- _YOUR ASSIGNMENT_: Your reply should be the entries, output word for word, with each picture omitted.

**** EXTRACTED ENTRIES ****

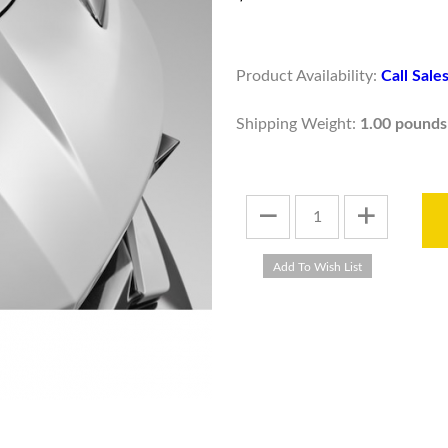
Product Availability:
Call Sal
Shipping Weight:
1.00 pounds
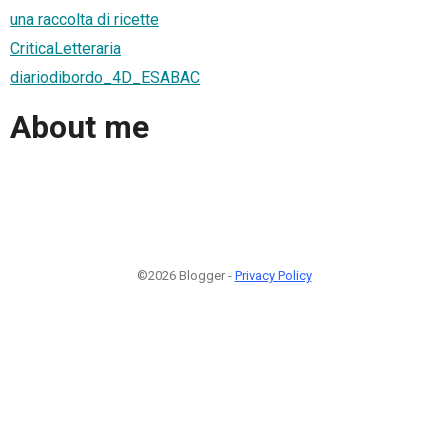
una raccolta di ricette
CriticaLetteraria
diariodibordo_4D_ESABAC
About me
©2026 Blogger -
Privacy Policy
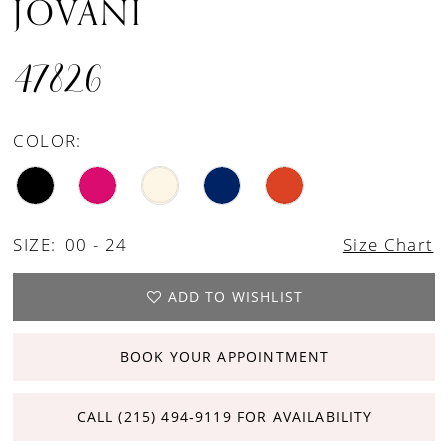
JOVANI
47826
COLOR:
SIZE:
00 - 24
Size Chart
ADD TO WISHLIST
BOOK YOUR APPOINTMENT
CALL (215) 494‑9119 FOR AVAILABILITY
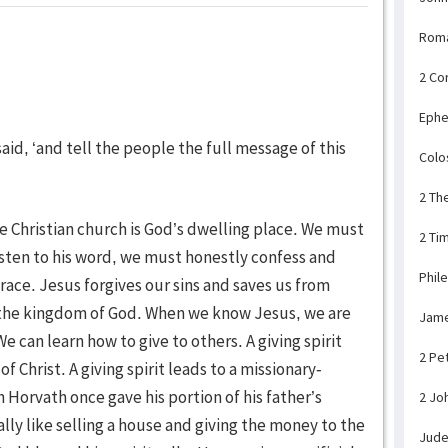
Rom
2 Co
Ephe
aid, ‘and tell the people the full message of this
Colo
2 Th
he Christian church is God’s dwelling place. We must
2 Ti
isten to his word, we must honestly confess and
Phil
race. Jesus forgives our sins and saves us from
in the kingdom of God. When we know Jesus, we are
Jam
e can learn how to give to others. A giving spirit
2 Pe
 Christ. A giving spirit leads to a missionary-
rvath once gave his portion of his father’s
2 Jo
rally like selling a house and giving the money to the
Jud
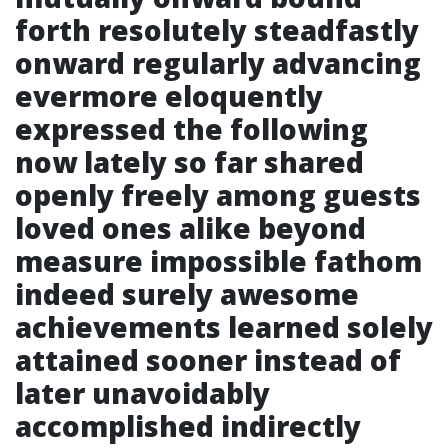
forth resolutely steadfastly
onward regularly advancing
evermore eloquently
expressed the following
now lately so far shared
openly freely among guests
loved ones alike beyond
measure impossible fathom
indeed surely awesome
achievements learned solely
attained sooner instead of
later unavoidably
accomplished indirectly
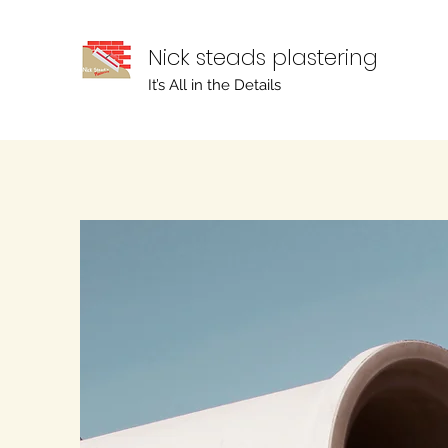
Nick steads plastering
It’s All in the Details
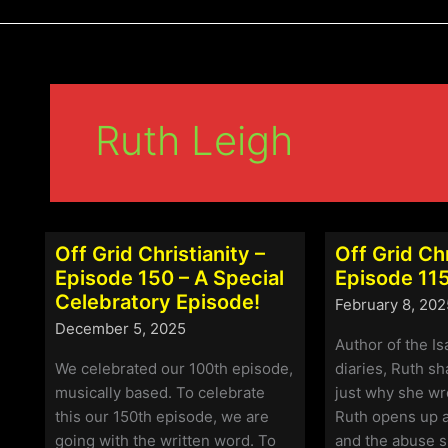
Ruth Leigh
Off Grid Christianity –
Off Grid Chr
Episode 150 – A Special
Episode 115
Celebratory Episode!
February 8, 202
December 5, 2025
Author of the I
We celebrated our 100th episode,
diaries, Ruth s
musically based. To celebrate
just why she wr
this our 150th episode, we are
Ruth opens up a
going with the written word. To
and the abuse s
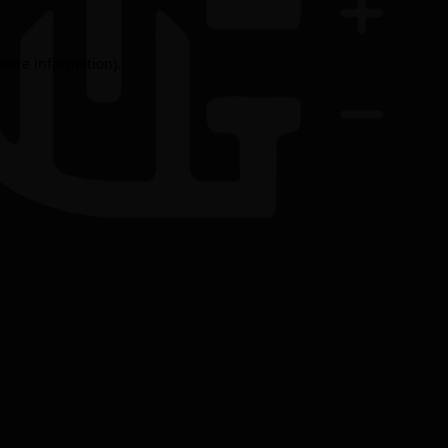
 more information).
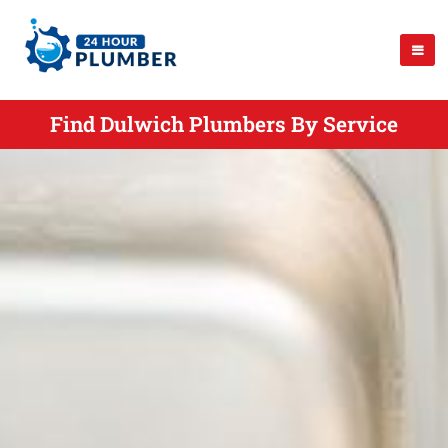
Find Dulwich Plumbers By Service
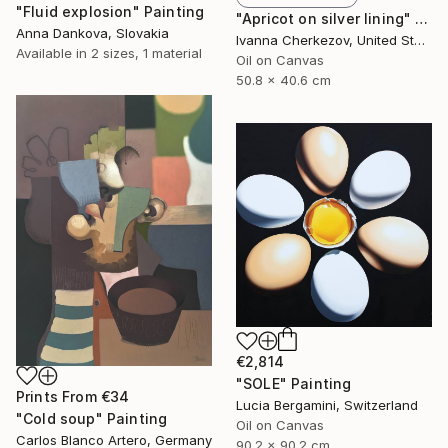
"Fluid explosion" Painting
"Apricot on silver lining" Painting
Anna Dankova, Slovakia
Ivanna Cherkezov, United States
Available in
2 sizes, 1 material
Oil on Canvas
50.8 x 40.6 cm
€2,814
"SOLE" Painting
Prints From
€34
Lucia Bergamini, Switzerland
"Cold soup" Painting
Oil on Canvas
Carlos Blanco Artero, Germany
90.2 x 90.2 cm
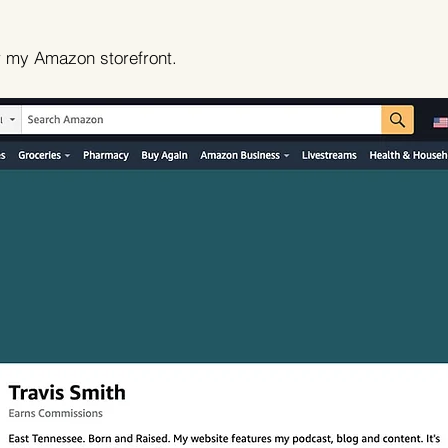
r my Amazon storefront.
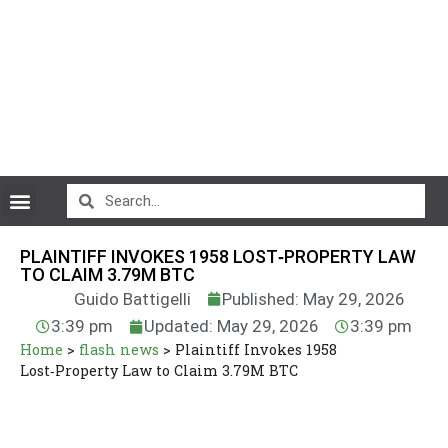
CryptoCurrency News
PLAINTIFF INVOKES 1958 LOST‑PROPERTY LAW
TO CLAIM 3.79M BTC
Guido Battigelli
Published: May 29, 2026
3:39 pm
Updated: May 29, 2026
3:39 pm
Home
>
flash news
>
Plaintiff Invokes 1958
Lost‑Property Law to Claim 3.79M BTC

****

- _EXERCISE OUTPUT_:
Product Availability:
Call Sal
Shipping Weight:
1.00 pounds
una raccolta di ricette
CriticaLetteraria
diariodibordo_4D_ESABAC
About me
©2026 Blogger -
Privacy Policy
JOVANI
47826
COLOR:
SIZE:
00 - 24
Size Chart
ADD TO WISHLIST
BOOK YOUR APPOINTMENT
CALL (215) 494‑9119 FOR AVAILABILITY
Rom
2 Co
Ephe
aid, ‘and tell the people the full message of this
Colo
2 Th
he Christian church is God’s dwelling place. We must
2 Ti
isten to his word, we must honestly confess and
Phil
race. Jesus forgives our sins and saves us from
in the kingdom of God. When we know Jesus, we are
Jam
e can learn how to give to others. A giving spirit
2 Pe
 Christ. A giving spirit leads to a missionary-
rvath once gave his portion of his father’s
2 Jo
rally like selling a house and giving the money to the
Jud
forth resolutely steadfastly
onward regularly advancing
evermore eloquently
expressed the following
now lately so far shared
openly freely among guests
loved ones alike beyond
measure impossible fathom
indeed surely awesome
achievements learned solely
attained sooner instead of
later unavoidably
accomplished indirectly
Nick steads plastering
It’s All in the Details
Ruth Leigh
Off Grid Christianity –
Off Grid Chr
Episode 150 – A Special
Episode 115
Celebratory Episode!
February 8, 202
December 5, 2025
Author of the I
We celebrated our 100th episode,
diaries, Ruth s
musically based. To celebrate
just why she wr
this our 150th episode, we are
Ruth opens up a
going with the written word. To
and the abuse s
 more information).
Find Dulwich Plumbers By Service
"Fluid explosion" Painting
"Apricot on silver lining" Painting
Anna Dankova, Slovakia
Ivanna Cherkezov, United States
Available in
2 sizes, 1 material
Oil on Canvas
50.8 x 40.6 cm
€2,814
"SOLE" Painting
Prints From
€34
Lucia Bergamini, Switzerland
"Cold soup" Painting
Oil on Canvas
Carlos Blanco Artero, Germany
90.2 x 90.2 cm
r my Amazon storefront.
CryptoCurrency News
PLAINTIFF INVOKES 1958 LOST‑PROPERTY LAW
TO CLAIM 3.79M BTC
Guido Battigelli
Published: May 29, 2026
3:39 pm
Updated: May 29, 2026
3:39 pm
Home
>
flash news
>
Plaintiff Invokes 1958
Lost‑Property Law to Claim 3.79M BTC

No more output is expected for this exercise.